For differential analysis between HPVon and HPVoff OPSCC cells, we used the Seurat pipeline with the 5000 most highly expressed genes (of the 15,000 most variable genes) and log2(TPM + 1) values were used along with linear regression for patient identity to account for inter-patient variability.

Statistical analysis and data visualization

Data analysis was performed in R (version 4.4.1)39 and ggplot2 version 3.5.140 was used to generate figures. To generate heatmaps, we used ComplexHeatmap version 2.10.041, and we generated stacked barplots with the ggbarstats function from ggstatsplot package, version 0.12.542.

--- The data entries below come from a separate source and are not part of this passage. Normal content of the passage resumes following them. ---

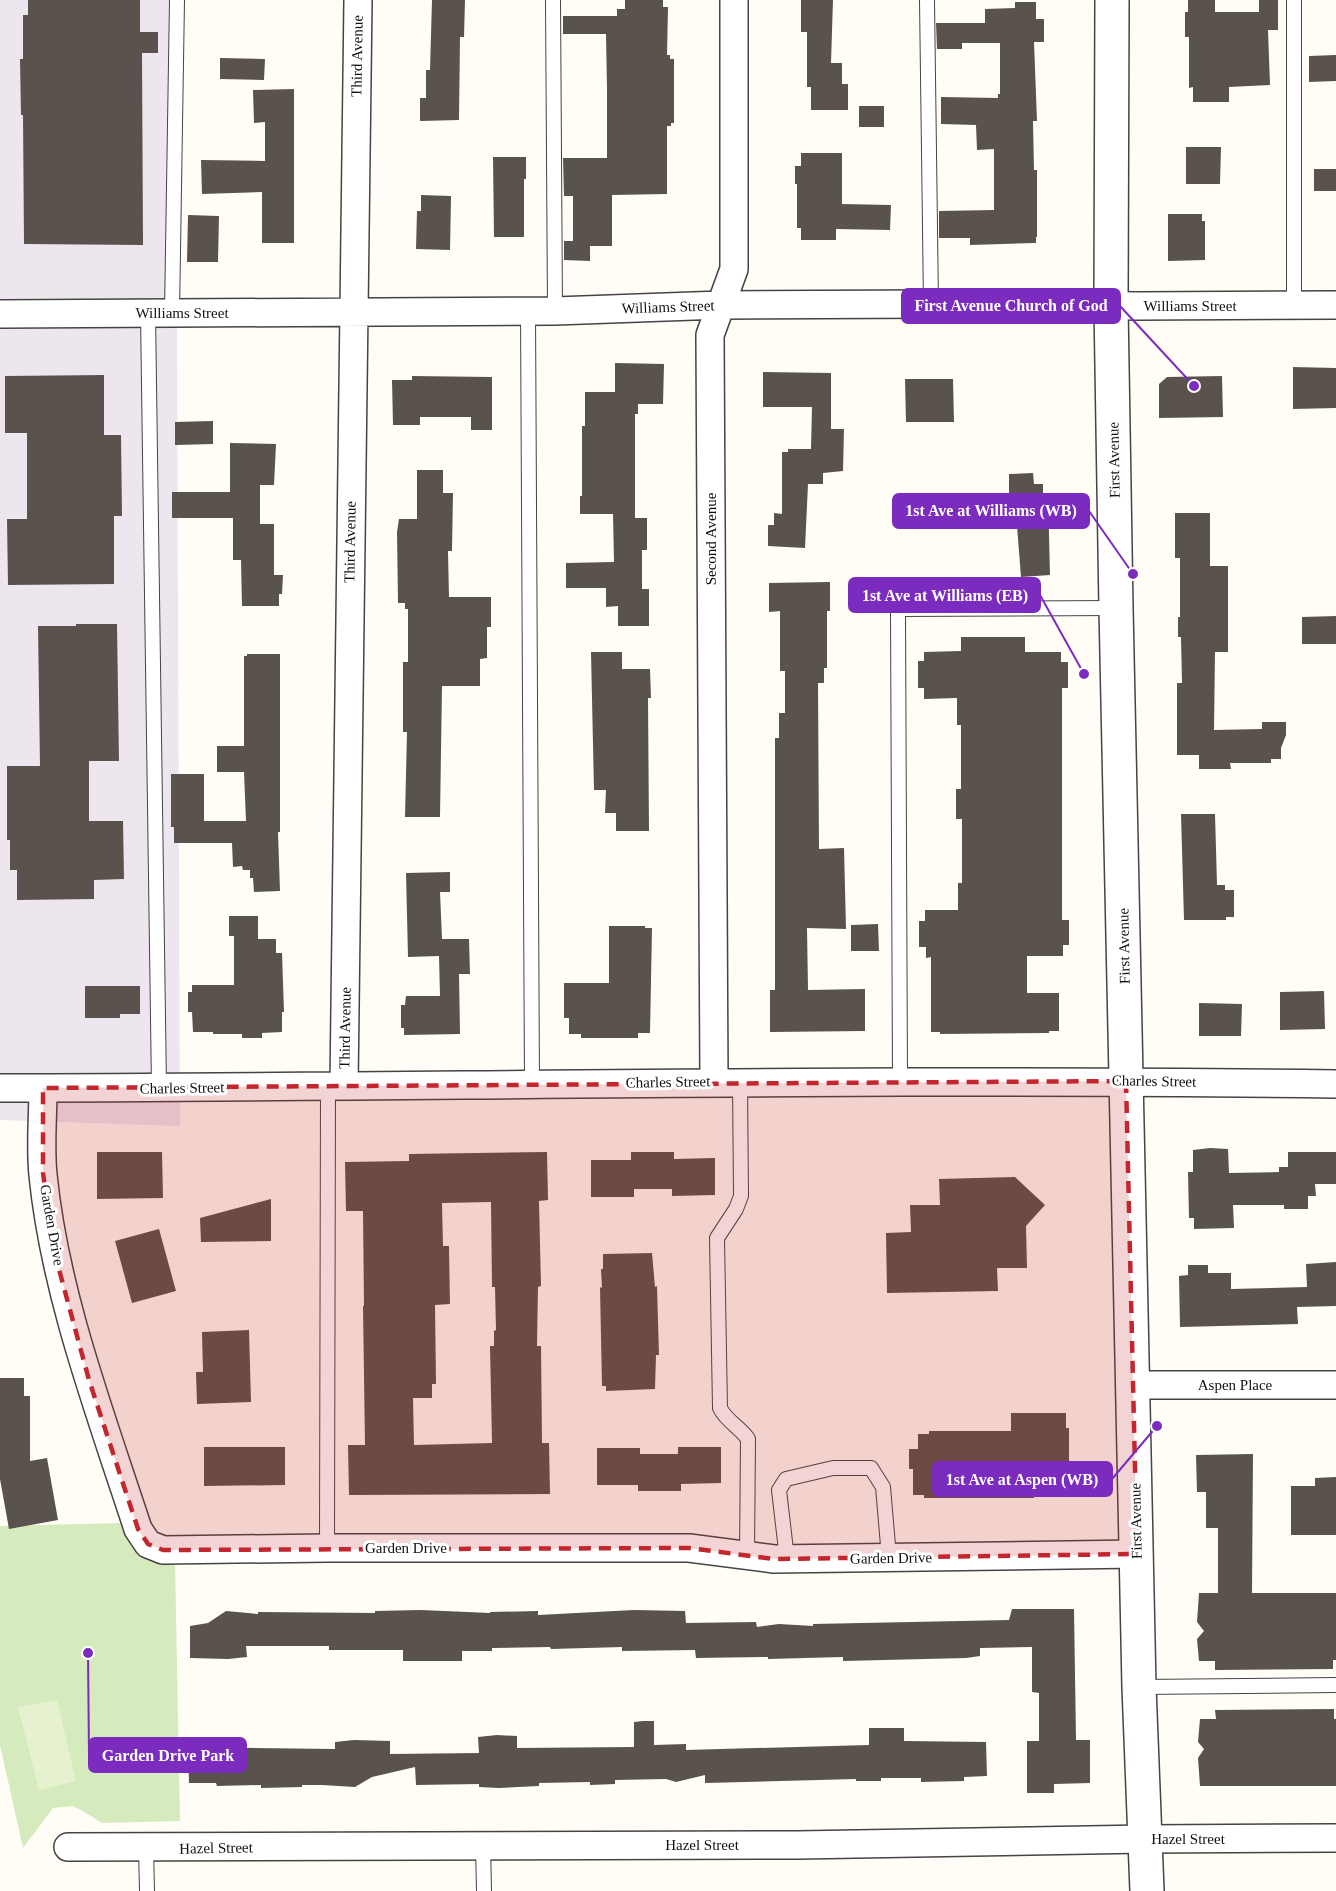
<svg xmlns="http://www.w3.org/2000/svg" width="1336" height="1891" viewBox="0 0 1336 1891" font-family="'Times New Roman',serif">
<style>
.industrial{fill:#eee6ef}
.green{fill:#d5ebbd}
.pitch{fill:#e6f2cf}
.building{fill:#5a524d;fill-rule:evenodd}
.lines{fill:none;stroke-linecap:round;stroke-linejoin:round}
.service-casing{stroke:#444;stroke-width:16}
.minor-casing{stroke:#444;stroke-width:30}
.tertiary-casing{stroke:#444;stroke-width:36}
.service{stroke:#fff;stroke-width:14}
.minor{stroke:#fff;stroke-width:27}
.tertiary{stroke:#fff;stroke-width:33}
.marked{fill:#c4262e;fill-opacity:0.2;stroke:#c4262e;stroke-width:4.5;stroke-dasharray:12 8;stroke-linejoin:round}
.labels{text-anchor:middle;stroke-width:6;stroke-linejoin:round;paint-order:stroke}
.street-label{font-size:15px;fill:#111;stroke:#fff}
.leader{fill:none;stroke:#7b2cbf;stroke-width:2}
.callout-dot{fill:#7b2cbf;stroke:#fff;stroke-width:2}
.callout{fill:#7b2cbf;stroke:#7b2cbf;stroke-width:2}
.callout-label{font-size:16px;text-anchor:middle;font-weight:bold;fill:#fff}
</style>
<rect width="100%" height="100%" fill="#fffdf5"/>
<!-- industrial -->
<path class="industrial" d="M0,0H181L177,336L180,1126L0,1120Z"/>
<!-- green -->
<path class="green" d="M122,1523C132,1557 141,1559 175,1562L180,1821L102,1823L83,1811L72,1806L53,1808L23,1848L0,1745V1526Z"/>
<!-- pitch -->
<path class="pitch" d="M57,1700L76,1781L39,1790L18,1707Z"/>
<!-- building -->
<path class="building" d="M28,0H140V32H158V53H142L143,245L24,244L23,115H21L20,59H23V15H28Z
M432,0H465L464,37H460L459,120L420,121V98H426V70H430Z
M625,0H663V7H668L667,55H670V59H674V123H671V126H667V194L612,195V246H590V261L564,260V241H573V196H564L563,158H607V89L606,34H563V16H617V9H625Z
M801,0H833L831,63H842V84H848V110H811V87H807V32H801Z
M1188,0H1215V12H1259V0H1278V30H1268L1270,85L1229,87V102H1193V87L1189,88V37H1185V12H1188Z
M1015,2H1036V19H1044V42H1034L1037,121H1033L1034,170H1037V237H1036V243L970,245V238H939V211L994,210V149L977,150L976,125L941,124V97L998,98V94H1000V43H962V49H937L936,23H985V9L1015,8Z
M1336,55V81L1309,82V56Z
M220,58L265,59L264,80L220,79Z
M294,89V243H262V192L202,194L201,160L265,161V122L254,123L253,90Z
M859,106H884V127H859Z
M1186,147H1221L1220,184H1186Z
M801,153H842V204L891,205L890,230L836,229V240H801V228H797V184H795V166H801Z
M493,157H526V179H524V237H494Z
M1314,169H1336V191H1314Z
M421,195L451,196L450,250L416,249L417,211H421Z
M1168,214H1202V221H1205V260L1168,261Z
M188,215L219,216L218,262H187Z
M615,363L664,364L663,404H638V414H635V518H647V550H642V589H649V626H618V606L606,607V588H566V563L614,562L613,514H580V496H582V426H585V392H615Z
M1293,367L1336,368V408L1293,409Z
M763,372L831,373V429H844L843,471L823,473V484H808L805,548L768,546V525H774V513L782,514V452H788V449H811L812,407H763Z
M104,375V435H121L122,516H114V584L8,585L7,519H27V433H5V376Z
M412,376L492,377V430H471V417H420V425H393L392,380H412Z
M1222,376L1223,417L1159,418V384L1167,377Z
M905,379H953L954,422H906Z
M213,421V444L175,445V422Z
M230,443L276,444L274,485H260V524H274V575H283L282,594H279V606H242L241,560H233V518H172V492H230Z
M417,470H443V493H453L452,551H448L449,597H491V627H487V658L480,659V686H442L440,817H405L407,732H403V662H408V609H405V603H398L397,532L399,519H417Z
M1033,473L1034,484H1043V495H1048L1050,575L1021,577L1017,526H1009V474Z
M1175,513H1210V566H1228V652H1215L1214,730L1262,729V722H1286V735L1281,748V759H1271V763H1230L1231,769H1199V755H1177V683H1182L1181,637H1178V617H1180V558H1175Z
M830,582V611H827V668H824V683H818L819,849L844,848L846,929L807,928L808,990L865,989V1031L770,1032V990H775V738H779V713H785V671H780V611L769,612V583Z
M1336,616V644H1302V617Z
M76,624H117L119,761H89V821H123L124,879L94,880V899L17,900V870H10V840H7V766H40L38,626H76Z
M961,637H1025V652H1061V662H1068V688H1062V920H1069V945H1063V956H1027V993H1059V1031H1049V1033L940,1034V1032H931V957L926,958V947H919V921H925V910H958V883H962V819H956V789H961V725H957V698L924,699V688H918V661H924V652L961,651Z
M591,652H622V669H650L651,698H648L649,831H616V813H605L606,790H594Z
M247,654H280V832H278L280,891L254,892L253,878H250V870H243L242,866L233,867L232,843H174V827H171V774H204V821H246L244,772H217V746H244V656H247Z
M1181,814H1215L1217,885H1225V890H1234V917H1226V920H1184Z
M450,872V892H440L442,939H469L470,974H459L460,1034L404,1035V1028H401V1005H405L406,996H440L439,956L408,957L406,873Z
M229,916H258V939H276V953H282L284,1012H282V1032L262,1033V1038H242V1034H213V1032H193L192,1012H188V992H192V985H234V936H229Z
M878,924L879,951H851V925Z
M609,926H645V928H652L650,1033H638V1038H581V1034H569V1018H564V983H609Z
M85,986H140V1014H120V1018H85Z
M1324,991L1325,1029L1280,1030V992Z
M1199,1003L1242,1004L1241,1036H1199Z
M1210,1148L1228,1149L1229,1173L1279,1172V1167H1288V1152H1336V1184H1315L1316,1196H1308V1209H1284V1205H1233L1234,1228L1194,1229V1218H1189L1188,1172H1193V1150Z
M97,1152H162L163,1198L97,1199Z
M547,1152L548,1200L539,1201L541,1286L538,1287L537,1346H541L542,1443H549L550,1494L349,1495L348,1445H365L363,1306H364L363,1211H346L345,1162L409,1161V1154ZM491,1202L492,1287H495L496,1330L494,1331V1346H490L492,1443L414,1445L413,1398H432V1384H436L435,1305L450,1304L449,1246H443L442,1203Z
M631,1152H674V1159L715,1158V1195L672,1196V1189H634V1197H591V1160H631Z
M1015,1177L1045,1205L1026,1226L1027,1268H997L998,1291L887,1293L886,1233L911,1232L910,1205H940L939,1179Z
M271,1199V1241L201,1242L200,1218Z
M159,1229L176,1291L132,1303L115,1241Z
M652,1253L655,1287L657,1286L659,1355H656L655,1389L606,1391V1386H602L600,1287L602,1288L601,1269H603V1254Z
M1336,1262V1306L1297,1307L1298,1324L1180,1327L1179,1276L1188,1275V1265H1208V1273H1231V1289L1307,1287L1306,1264Z
M249,1330L251,1402L197,1404L196,1372H203L202,1332Z
M0,1378H24V1396H30V1461L47,1458L58,1520L9,1529L0,1479Z
M1011,1413H1066V1428H1069V1490H1045V1494H1034V1498H924V1495H913V1469H909V1449H918V1434H929V1431H1011Z
M204,1447H285V1485L204,1486Z
M678,1447H721V1483L681,1484V1491H638V1485H597V1448H640V1454H678Z
M1253,1454L1252,1593H1336V1660H1333V1669L1215,1670V1661H1199L1197,1639L1204,1631L1197,1622L1199,1593H1218V1528H1206V1492H1197L1196,1455Z
M1336,1477V1535H1291V1486H1315V1478Z
M1012,1609H1074L1076,1740H1090V1783L1054,1784V1793H1027V1741H1039V1693L1032,1692V1647L980,1648V1656L966,1658L843,1661V1657L768,1659V1657L696,1658L695,1650L622,1651V1647L551,1649L550,1647L492,1648V1651H462V1661H403V1650H329V1646H246L247,1657L228,1659L190,1658V1626L208,1623L226,1611L258,1614V1612L375,1613V1611L421,1610L490,1613V1612L538,1611V1615L634,1610L685,1611L686,1623L756,1622L757,1627L779,1624L813,1626V1624L1009,1620Z
M1334,1709V1719H1336V1786H1200L1198,1758L1204,1749L1198,1742L1200,1719H1216L1215,1710Z
M643,1721H654V1745L686,1744V1750L869,1745V1728H904V1741L986,1742L987,1776L964,1777V1781L921,1782V1778H881V1781H856V1779L705,1783V1775L676,1782L666,1779L615,1780V1784L590,1785V1782L539,1783V1786L499,1788L479,1787V1784L416,1785L415,1767L372,1777L355,1787L322,1785H302V1787L261,1788V1785L217,1786L216,1783H189L188,1747L335,1749V1742L354,1740L390,1741V1754L479,1753L478,1737L497,1735L517,1736V1748L634,1747V1722Z"/>
<g class="lines">
<!-- service casing -->
<g class="service-casing">
<path id="service" d="M553,0L555,311
M927,0L931,304
M1294,0V306
M528,311L532,1085
M148,313L159,1088
M172,313L177,0
M740,1081L741,1196L736,1209L717,1238L720,1408C726,1421 740,1427 748,1439L747,1556
M900,1081L898,609L1116,608
M327,1548L328,1085
M787,1559L779,1490L786,1479L833,1468H871L883,1487L889,1557
M1139,1687L1336,1685
M483,1845L484,1891
M146,1848L147,1891"/>
</g>
<!-- minor casing -->
<g class="minor-casing">
<path id="minor" d="M0,314L555,311L721,305L931,304L1138,306L1336,305
M714,1081L710,335L734,269V0
M344,1085L358,0
M0,1088C445,1087 891,1078 1336,1084
M43,1088C43,1116 40,1146 43,1175C55,1295 101,1415 138,1529L148,1544L163,1550L327,1548H689L774,1559L1137,1554
M1134,1385H1336
M68,1847L798,1845L1146,1839L1336,1838"/>
</g>
<!-- tertiary casing -->
<g class="tertiary-casing">
<path id="tertiary" d="M1112,0L1111,306L1116,608L1139,1687L1147,1891"/>
</g>
<!-- service -->
<use href="#service" class="service"/>
<!-- minor -->
<use href="#minor" class="minor"/>
<!-- tertiary -->
<use href="#tertiary" class="tertiary"/>
</g>
<!-- marked area -->
<path class="marked" d="M1126,1081L1137,1554L774,1559L689,1548L163,1550L148,1544L138,1529L89,1380L54,1251L43,1173V1088Z"/>
<g class="labels">
<!-- street labels -->
<g class="street-label">
<text transform="translate(357 56) rotate(-89)" y="5">Third Avenue</text>
<text x="1190" y="311">Williams Street</text>
<text transform="translate(668 307) rotate(-2)" y="5">Williams Street</text>
<text x="182" y="318">Williams Street</text>
<text transform="translate(1114 460) rotate(-91)" y="5">First Avenue</text>
<text transform="translate(711 539) rotate(-90)" y="5">Second Avenue</text>
<text transform="translate(350 542) rotate(-89)" y="5">Third Avenue</text>
<text transform="translate(1124 946) rotate(-91)" y="5">First Avenue</text>
<text transform="translate(345 1028) rotate(-89)" y="5">Third Avenue</text>
<text transform="translate(1154 1081) rotate(1)" y="5">Charles Street</text>
<text transform="translate(668 1082) rotate(-1)" y="5">Charles Street</text>
<text transform="translate(182 1088) rotate(-1)" y="5">Charles Street</text>
<text transform="translate(52 1225) rotate(80)" y="5">Garden Drive</text>
<text x="1235" y="1390">Aspen Place</text>
<text transform="translate(1136 1521) rotate(-91)" y="5">First Avenue</text>
<text x="406" y="1553">Garden Drive</text>
<text transform="translate(891 1558) rotate(-1)" y="5">Garden Drive</text>
<text x="1188" y="1844">Hazel Street</text>
<text x="702" y="1850">Hazel Street</text>
<text transform="translate(216 1848) rotate(-1)" y="5">Hazel Street</text>
</g>
</g>
<!-- callouts -->
<path class="leader" d="M1194 386L1120 306M1133 574L1089 511M1084 674L1040 595M1157 1426L1112 1479M88 1653L89 1755"/>
<g class="callout-dot">
<circle cx="1194" cy="386" r="6"/>
<circle cx="1133" cy="574" r="6"/>
<circle cx="1084" cy="674" r="6"/>
<circle cx="1157" cy="1426" r="6"/>
<circle cx="88" cy="1653" r="6"/>
</g>
<g class="callout">
<rect x="902" y="289" width="218" height="34" rx="6"/>
<rect x="893" y="494" width="196" height="34" rx="6"/>
<rect x="849" y="578" width="191" height="34" rx="6"/>
<rect x="933" y="1462" width="179" height="34" rx="6"/>
<rect x="89" y="1738" width="157" height="34" rx="6"/>
</g>
<g class="callout-label">
<text x="1011" y="311">First Avenue Church of God</text>
<text x="991" y="516">1st Ave at Williams (WB)</text>
<text x="945" y="601">1st Ave at Williams (EB)</text>
<text x="1022" y="1485">1st Ave at Aspen (WB)</text>
<text x="168" y="1761">Garden Drive Park</text>
</g>
</svg>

We calculated Fisher tests using fisher_test and T-tests with t_test functions from the rstatix 0.7.0 R package43 with default arguments. False discovery rate (FDR) was calculated using the p.adjust function in stats package.

TCGA data analysis

Transcriptomic and clinical data were downloaded using TCGAbiolinks44 with Data Release 42.0, while patients’ follow-up data were downloaded from the GDC portal. The follow-up data was restricted to a follow-up period of up to 60 months. RNA-seq data was log2 normalized and only samples originating from one of the following were included in the analysis: “Base of tongue, NOS”, “Oropharynx, NOS”, “Posterior wall of oropharynx”, “Tonsil, NOS”. HPV status was taken from cBioPortal45 and the TCGA pan cancer atlas 201846. For survival analyses, we split patients by median expression, and the signature was calculated with the mean of log2(TPM + 1). Analysis and visualization were done using the TCGAanalyze_survival function from TCGAbiolinks. Creating the signature without cell cycle genes was done by excluding genes that were annotated as GO mitotic cell cycle (GO:0000278).